GDP growth fails to hold back rise in insolvencies – R3 Midlands
The weak GDP growth in the first three months of 2018 may have boosted the number of corporate insolvencies over the same period, reports the Midlands branch of insolvency and restructuring trade body R3.
Latest figures from the government’s Insolvency Service show that underlying corporate insolvencies rose by 13% in the first quarter of this year (January-March) compared to the previous quarter (October-December) and by 0.6% in comparison with the first quarter of 2017.

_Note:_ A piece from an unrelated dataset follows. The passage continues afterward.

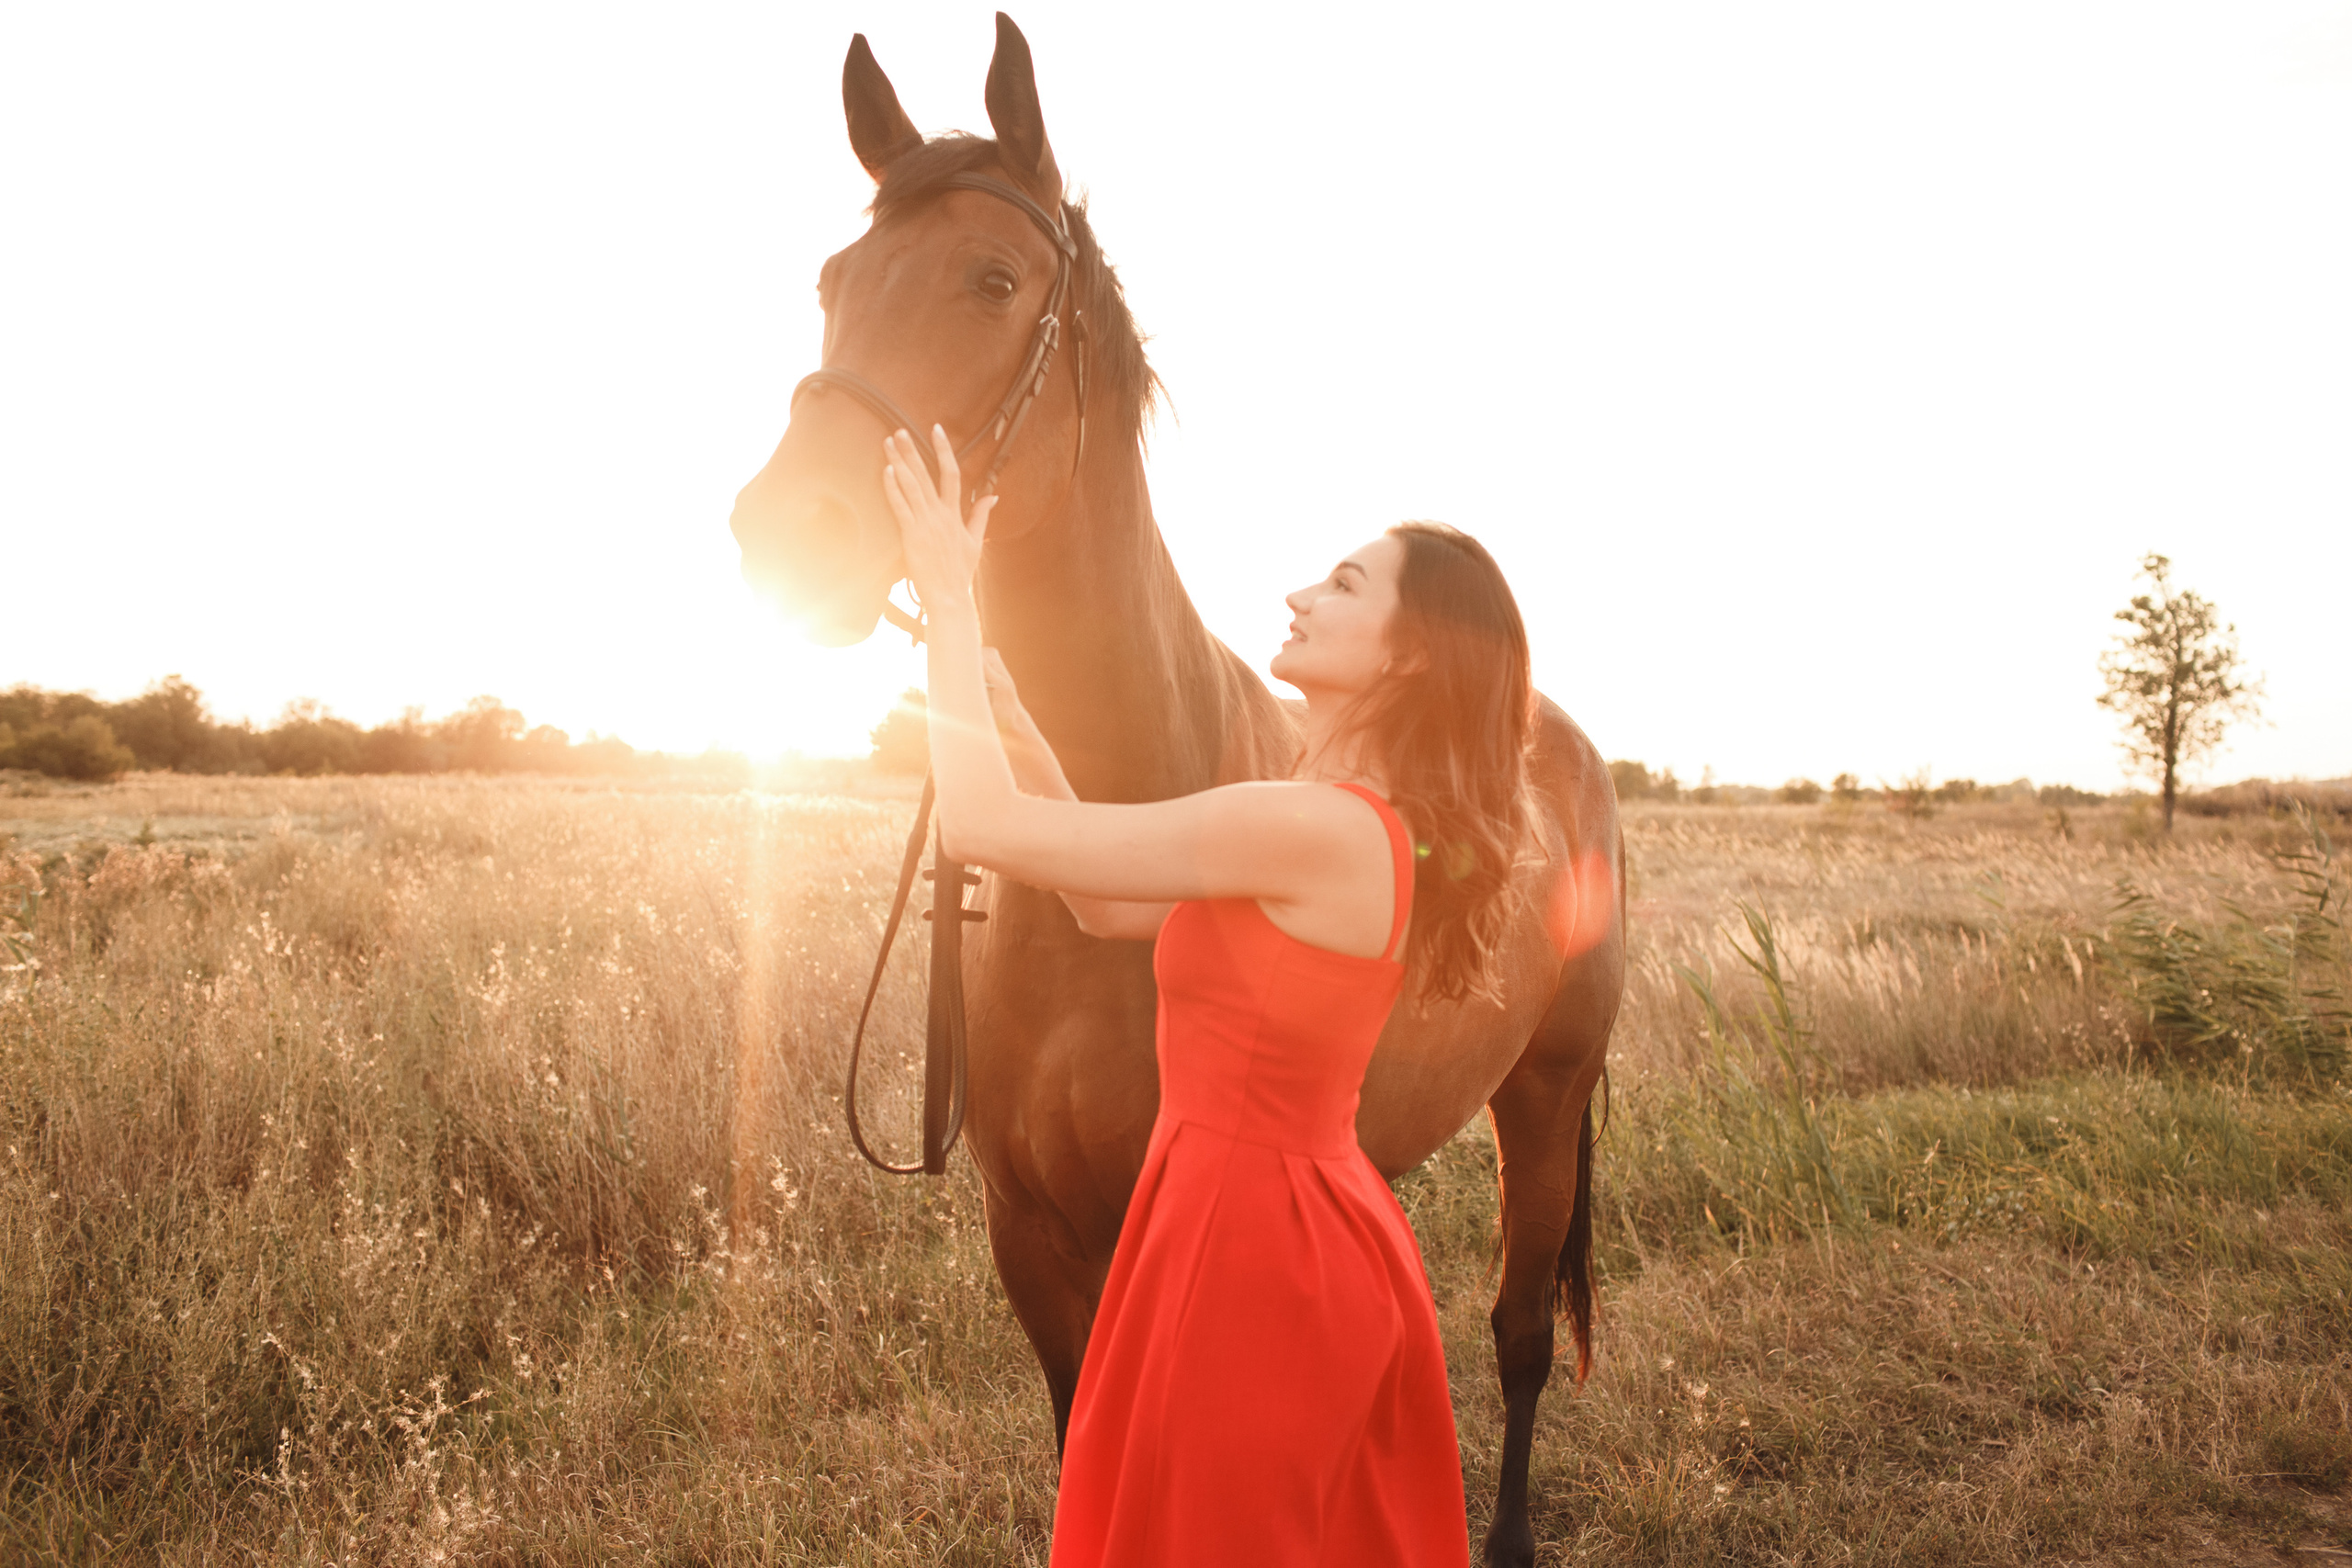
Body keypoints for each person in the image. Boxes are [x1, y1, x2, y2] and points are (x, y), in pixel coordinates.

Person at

Commenting on the statistics, R3 Midlands chairman Chris Radford said: “Insolvency has definitely risen up the agenda over the first quarter of this year, with a roll-call of high-profile names – Carillion, Maplin, Toys R Us – entering a statutory insolvency procedure. There have also been widely-reported restructuring efforts among a number of other chains, especially in the casual dining space.
“Crucially, any time a company encounters difficulties there is a ‘domino’ effect on its suppliers and customers, who may face their own financial problems as a result of lost income or key supplies.
“Although there was plenty of support on hand for Carillion’s sub-contractors, suppliers and customers from the financial services industry, for example, our R3 members still reported an uptick in requests for advice.”
Mr Radford, who is also a partner at the Birmingham office of law firm Gateley plc, believes there are a number of reasons for the increase in corporate insolvencies.
He explained: “A raft of profit warnings and lower than expected corporate results in the first three months of the year point to a difficult trading period over the festive season, while Black Friday at the end of November pulled consumer spending forward, eating into the success of the New Year sales.
“The ‘Beast from the East’ and repeated episodes of bad weather are also contributory factors. Indeed, government statistics indicate that there has been barely any economic growth in the first quarter of this year.
“The insolvency figures for January to March may also have been affected by the end of the financial year falling in early April. Our R3 members report that the first quarter of the year is a relatively common time for directors to take stock of their position, and decide whether or not to continue to trade.”
R3 Midlands reports, however, that there is some positive news for the region on the back of the research.
Mr Radford continued: “Consumer confidence beat market expectations in March, although it’s still firmly in negative territory. Looking forward, the rate of pay growth is now slightly higher than inflation, meaning people have a bit more in their pocket to spend, which will be a relief to businesses dependent on the consumer pound.
“There are also opportunities for businesses facing changes in their sector if they recognise these trends are systemic, not cyclical. In retail, for example, the rise of online shopping and the subsequent need for a seamless and slick e-shop is, for many firms, as inescapable as it is potentially profitable.
“Currently, however, there are few directors who won’t need to take a strategic look at future market changes. There is no doubt that things are tough out there, but planning ahead and speaking to a regulated and reputable adviser could make all the difference.”